##### INPUT MATERIAL #####
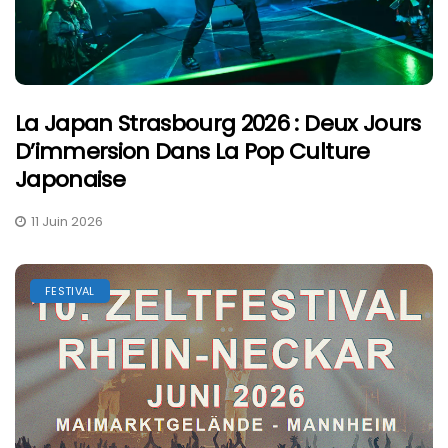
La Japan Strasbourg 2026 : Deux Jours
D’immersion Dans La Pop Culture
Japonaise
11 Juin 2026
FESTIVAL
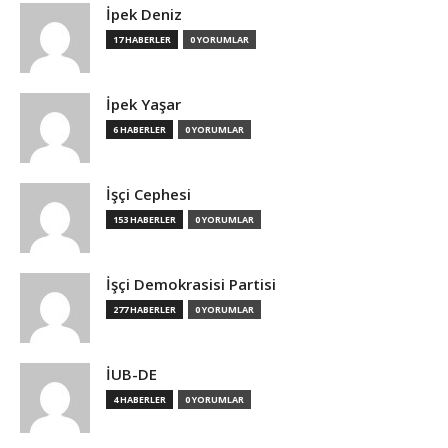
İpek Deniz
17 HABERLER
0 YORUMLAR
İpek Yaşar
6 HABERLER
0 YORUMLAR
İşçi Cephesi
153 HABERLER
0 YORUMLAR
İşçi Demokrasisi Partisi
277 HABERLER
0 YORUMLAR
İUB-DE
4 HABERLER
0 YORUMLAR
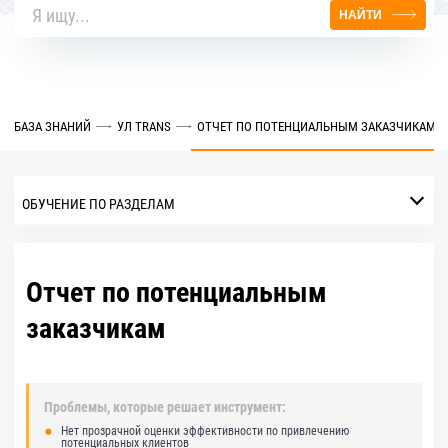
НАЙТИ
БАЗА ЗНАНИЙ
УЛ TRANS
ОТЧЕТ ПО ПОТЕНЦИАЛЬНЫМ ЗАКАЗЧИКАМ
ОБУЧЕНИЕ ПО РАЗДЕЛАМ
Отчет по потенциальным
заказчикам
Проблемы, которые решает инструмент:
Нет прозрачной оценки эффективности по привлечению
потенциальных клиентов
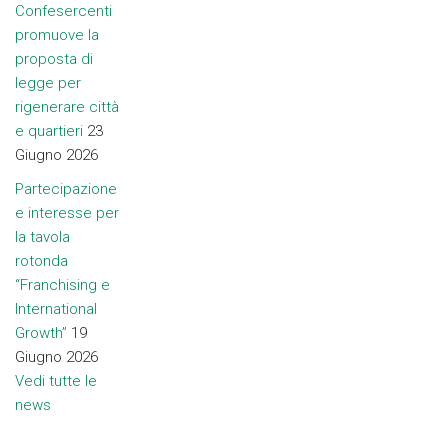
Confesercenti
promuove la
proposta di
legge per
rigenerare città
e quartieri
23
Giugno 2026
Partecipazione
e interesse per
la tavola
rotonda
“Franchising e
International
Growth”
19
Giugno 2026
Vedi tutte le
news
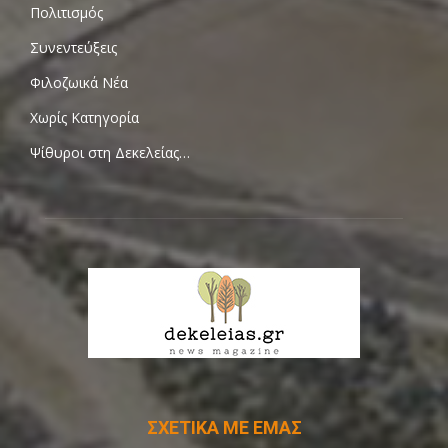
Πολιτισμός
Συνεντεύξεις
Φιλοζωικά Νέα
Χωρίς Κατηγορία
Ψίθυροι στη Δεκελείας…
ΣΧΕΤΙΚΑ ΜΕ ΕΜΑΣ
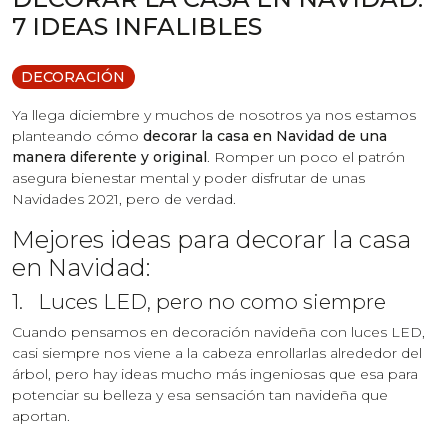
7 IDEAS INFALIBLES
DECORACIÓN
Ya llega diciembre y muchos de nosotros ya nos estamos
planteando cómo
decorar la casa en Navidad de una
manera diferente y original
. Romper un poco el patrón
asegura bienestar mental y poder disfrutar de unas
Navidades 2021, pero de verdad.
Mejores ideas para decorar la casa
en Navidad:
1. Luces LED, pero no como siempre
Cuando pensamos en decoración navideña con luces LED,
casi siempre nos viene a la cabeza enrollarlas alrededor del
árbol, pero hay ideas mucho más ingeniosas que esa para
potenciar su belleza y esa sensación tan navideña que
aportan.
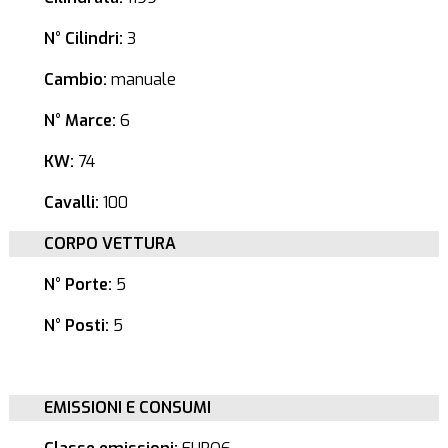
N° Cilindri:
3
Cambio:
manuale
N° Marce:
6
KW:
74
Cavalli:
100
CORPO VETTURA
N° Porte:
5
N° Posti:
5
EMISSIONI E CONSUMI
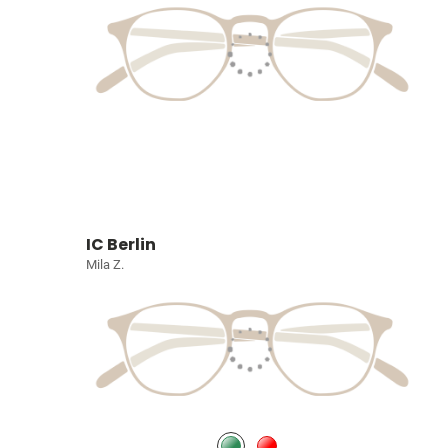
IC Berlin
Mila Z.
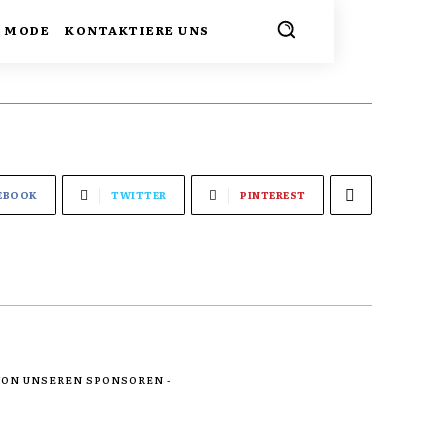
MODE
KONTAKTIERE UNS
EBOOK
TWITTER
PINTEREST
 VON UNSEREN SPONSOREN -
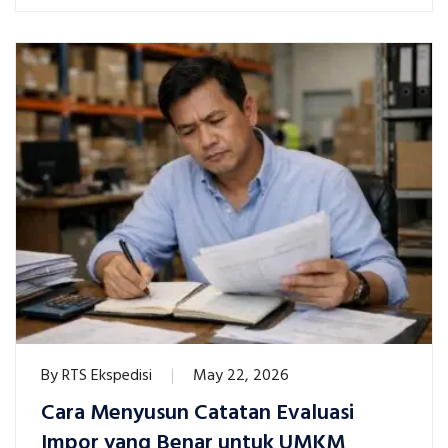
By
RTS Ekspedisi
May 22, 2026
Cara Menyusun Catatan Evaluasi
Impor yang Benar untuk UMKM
#####
Set down all the data again exactly as above, pictures excluded.

ANSWER BOX:
La Japan Strasbourg 2026 : Deux Jours
D’immersion Dans La Pop Culture
Japonaise
11 Juin 2026
FESTIVAL
İpek Deniz
17 HABERLER
0 YORUMLAR
İpek Yaşar
6 HABERLER
0 YORUMLAR
İşçi Cephesi
153 HABERLER
0 YORUMLAR
İşçi Demokrasisi Partisi
277 HABERLER
0 YORUMLAR
İUB-DE
4 HABERLER
0 YORUMLAR
НАЙТИ
БАЗА ЗНАНИЙ
УЛ TRANS
ОТЧЕТ ПО ПОТЕНЦИАЛЬНЫМ ЗАКАЗЧИКАМ
ОБУЧЕНИЕ ПО РАЗДЕЛАМ
Отчет по потенциальным
заказчикам
Проблемы, которые решает инструмент:
Нет прозрачной оценки эффективности по привлечению
потенциальных клиентов
Confesercenti
promuove la
proposta di
legge per
rigenerare città
e quartieri
23
Giugno 2026
Partecipazione
e interesse per
la tavola
rotonda
“Franchising e
International
Growth”
19
Giugno 2026
Vedi tutte le
news
Πολιτισμός
Συνεντεύξεις
Φιλοζωικά Νέα
Χωρίς Κατηγορία
Ψίθυροι στη Δεκελείας…
ΣΧΕΤΙΚΑ ΜΕ ΕΜΑΣ
7 IDEAS INFALIBLES
DECORACIÓN
Ya llega diciembre y muchos de nosotros ya nos estamos
planteando cómo
decorar la casa en Navidad de una
manera diferente y original
. Romper un poco el patrón
asegura bienestar mental y poder disfrutar de unas
Navidades 2021, pero de verdad.
Mejores ideas para decorar la casa
en Navidad:
1. Luces LED, pero no como siempre
Cuando pensamos en decoración navideña con luces LED,
casi siempre nos viene a la cabeza enrollarlas alrededor del
árbol, pero hay ideas mucho más ingeniosas que esa para
potenciar su belleza y esa sensación tan navideña que
aportan.
N° Cilindri:
3
Cambio:
manuale
N° Marce:
6
KW:
74
Cavalli:
100
CORPO VETTURA
N° Porte:
5
N° Posti:
5
EMISSIONI E CONSUMI
IC Berlin
Mila Z.
MODE
KONTAKTIERE UNS
EBOOK
TWITTER
PINTEREST
 VON UNSEREN SPONSOREN -
By
RTS Ekspedisi
May 22, 2026
Cara Menyusun Catatan Evaluasi
Impor yang Benar untuk UMKM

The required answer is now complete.